• [Instructions to follow] Before reproducing the lines below, strip out the pictures; every other character stays as written.

• [Exercise materials]
* * * * *

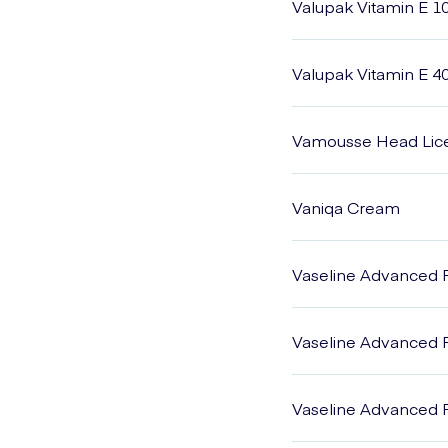
Valupak Vitamin E 1
Valupak Vitamin E 4
Vamousse Head Lic
Vaniqa Cream
Vaseline Advanced 
Vaseline Advanced R
Vaseline Advanced 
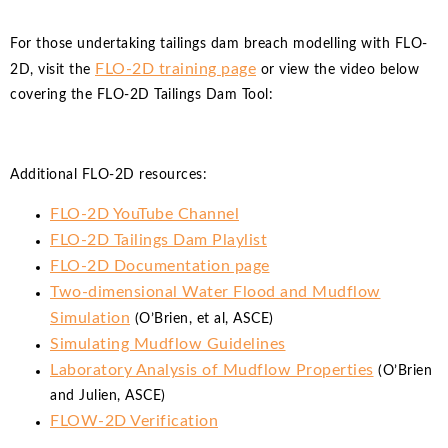
For those undertaking tailings dam breach modelling with FLO-
FLO-2D training page
2D, visit the
or view the video below
covering the FLO-2D Tailings Dam Tool:
Additional FLO-2D resources:
FLO-2D YouTube Channel
FLO-2D Tailings Dam Playlist
FLO-2D Documentation page
Two-dimensional Water Flood and Mudflow
Simulation
(O’Brien, et al, ASCE)
Simulating Mudflow Guidelines
Laboratory Analysis of Mudflow Properties
(O’Brien
and Julien, ASCE)
FLOW-2D Verification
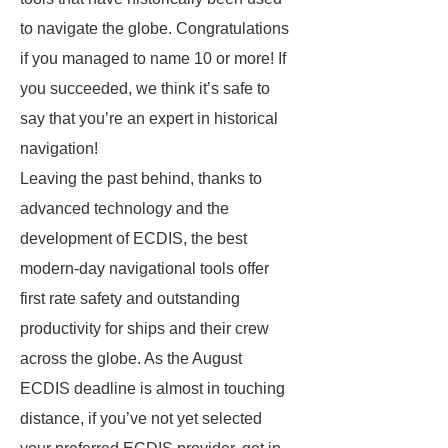
to navigate the globe. Congratulations
if you managed to name 10 or more! If
you succeeded, we think it’s safe to
say that you’re an expert in historical
navigation!
Leaving the past behind, thanks to
advanced technology and the
development of ECDIS, the best
modern-day navigational tools offer
first rate safety and outstanding
productivity for ships and their crew
across the globe. As the August
ECDIS deadline is almost in touching
distance, if you’ve not yet selected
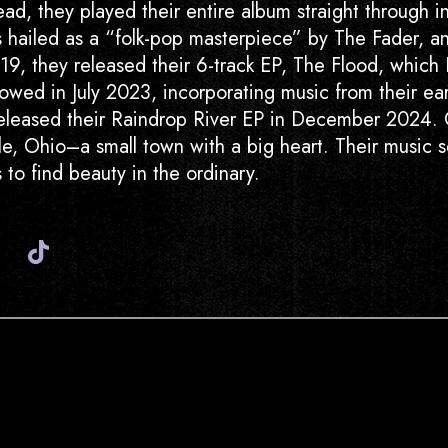
d, they played their entire album straight through in 
hailed as a “folk-pop masterpiece” by The Fader, an
9, they released their 6-track EP, The Flood, which B
lowed in July 2023, incorporating music from their ea
released their Raindrop River EP in December 2024. 
ille, Ohio–a small town with a big heart. Their music
ers to find beauty in the ordinary.
Instagram
Youtube
Spotify
Tiktok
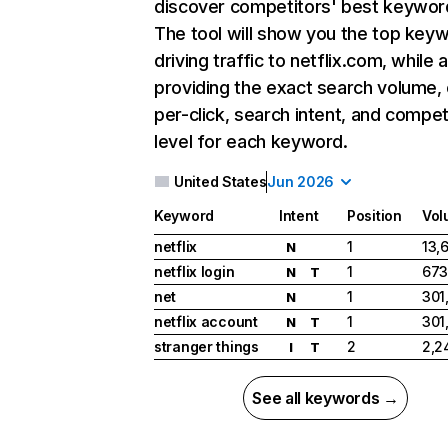
discover competitors' best keywor
The tool will show you the top key
driving traffic to netflix.com, while 
providing the exact search volume,
per-click, search intent, and compet
level for each keyword.
United States
Jun 2026
Keyword
Intent
Position
Vol
netflix
1
13,
N
netflix login
1
673
N
T
net
1
301
N
netflix account
1
301
N
T
stranger things
2
2,2
I
T
See all keywords →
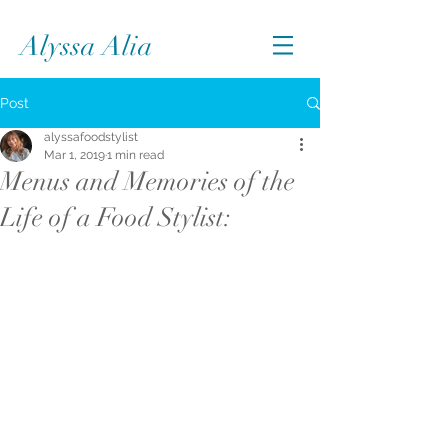
Alyssa Alia
Post
alyssafoodstylist
Mar 1, 2019
1 min read
Menus and Memories of the
Life of a Food Stylist:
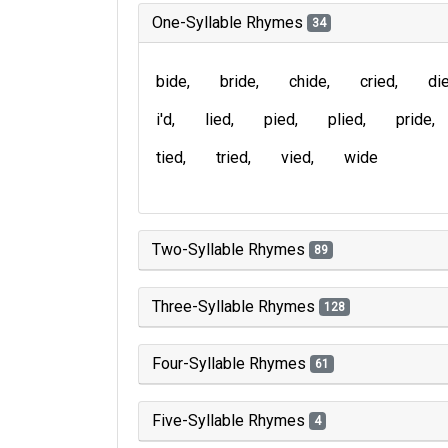
One-Syllable Rhymes
34
bide
bride
chide
cried
di
i'd
lied
pied
plied
pride
tied
tried
vied
wide
Two-Syllable Rhymes
89
Three-Syllable Rhymes
128
Four-Syllable Rhymes
61
Five-Syllable Rhymes
4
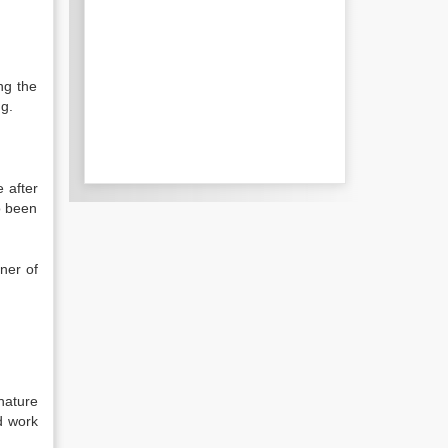
ng the
ng.
 after
o been
ner of
nature
d work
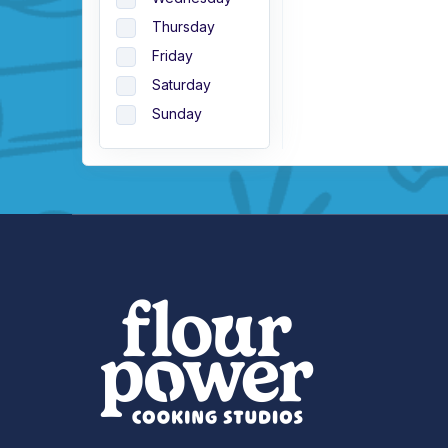
Thursday
Friday
Saturday
Sunday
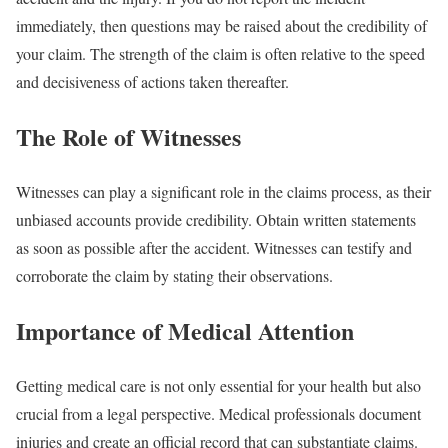
immediately, then questions may be raised about the credibility of
your claim. The strength of the claim is often relative to the speed
and decisiveness of actions taken thereafter.
The Role of Witnesses
Witnesses can play a significant role in the claims process, as their
unbiased accounts provide credibility. Obtain written statements
as soon as possible after the accident. Witnesses can testify and
corroborate the claim by stating their observations.
Importance of Medical Attention
Getting medical care is not only essential for your health but also
crucial from a legal perspective. Medical professionals document
injuries and create an official record that can substantiate claims.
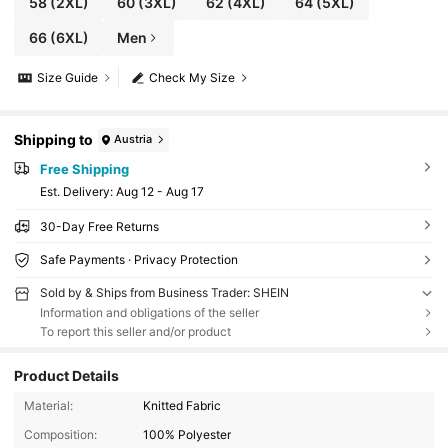
58
(2XL)
60
(3XL)
62
(4XL)
64
(5XL)
66
(6XL)
Men
Size Guide
Check My Size
Shipping to
Austria
Free Shipping
​Est. Delivery:
Aug 12 - Aug 17
30-Day Free Returns
Safe Payments · Privacy Protection
Sold by & Ships from Business Trader: SHEIN
Information and obligations of the seller
To report this seller and/or product
Product Details
Material:
Knitted Fabric
Composition:
100% Polyester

* * * * *

• [Result below]
Valupak Vitamin E 1
Valupak Vitamin E 4
Vamousse Head Lic
Vaniqa Cream
Vaseline Advanced 
Vaseline Advanced R
Vaseline Advanced 
For those undertaking tailings dam breach modelling with FLO-
FLO-2D training page
2D, visit the
or view the video below
covering the FLO-2D Tailings Dam Tool:
Additional FLO-2D resources:
FLO-2D YouTube Channel
FLO-2D Tailings Dam Playlist
FLO-2D Documentation page
Two-dimensional Water Flood and Mudflow
Simulation
(O’Brien, et al, ASCE)
Simulating Mudflow Guidelines
Laboratory Analysis of Mudflow Properties
(O’Brien
and Julien, ASCE)
FLOW-2D Verification
to navigate the globe. Congratulations
if you managed to name 10 or more! If
you succeeded, we think it’s safe to
say that you’re an expert in historical
navigation!
Leaving the past behind, thanks to
advanced technology and the
development of ECDIS, the best
modern-day navigational tools offer
first rate safety and outstanding
productivity for ships and their crew
across the globe. As the August
ECDIS deadline is almost in touching
distance, if you’ve not yet selected
d, they played their entire album straight through in 
hailed as a “folk-pop masterpiece” by The Fader, an
9, they released their 6-track EP, The Flood, which B
lowed in July 2023, incorporating music from their ea
released their Raindrop River EP in December 2024. 
ille, Ohio–a small town with a big heart. Their music
ers to find beauty in the ordinary.
Instagram
Youtube
Spotify
Tiktok
discover competitors' best keywor
The tool will show you the top key
driving traffic to netflix.com, while 
providing the exact search volume,
per-click, search intent, and compet
level for each keyword.
United States
Jun 2026
Keyword
Intent
Position
Vol
netflix
1
13,
N
netflix login
1
673
N
T
net
1
301
N
netflix account
1
301
N
T
stranger things
2
2,2
I
T
See all keywords →
Alyssa Alia
Post
alyssafoodstylist
Mar 1, 2019
1 min read
Menus and Memories of the
Life of a Food Stylist:
One-Syllable Rhymes
34
bide
bride
chide
cried
di
i'd
lied
pied
plied
pride
tied
tried
vied
wide
Two-Syllable Rhymes
89
Three-Syllable Rhymes
128
Four-Syllable Rhymes
61
Five-Syllable Rhymes
4
ng the
ng.
 after
o been
ner of
nature
d work
Thursday
Friday
Saturday
Sunday
immediately, then questions may be raised about the credibility of
your claim. The strength of the claim is often relative to the speed
and decisiveness of actions taken thereafter.
The Role of Witnesses
Witnesses can play a significant role in the claims process, as their
unbiased accounts provide credibility. Obtain written statements
as soon as possible after the accident. Witnesses can testify and
corroborate the claim by stating their observations.
Importance of Medical Attention
Getting medical care is not only essential for your health but also
crucial from a legal perspective. Medical professionals document
injuries and create an official record that can substantiate claims.
58
(2XL)
60
(3XL)
62
(4XL)
64
(5XL)
66
(6XL)
Men
Size Guide
Check My Size
Shipping to
Austria
Free Shipping
​Est. Delivery:
Aug 12 - Aug 17
30-Day Free Returns
Safe Payments · Privacy Protection
Sold by & Ships from Business Trader: SHEIN
Information and obligations of the seller
To report this seller and/or product
Product Details
Material:
Knitted Fabric
Composition:
100% Polyester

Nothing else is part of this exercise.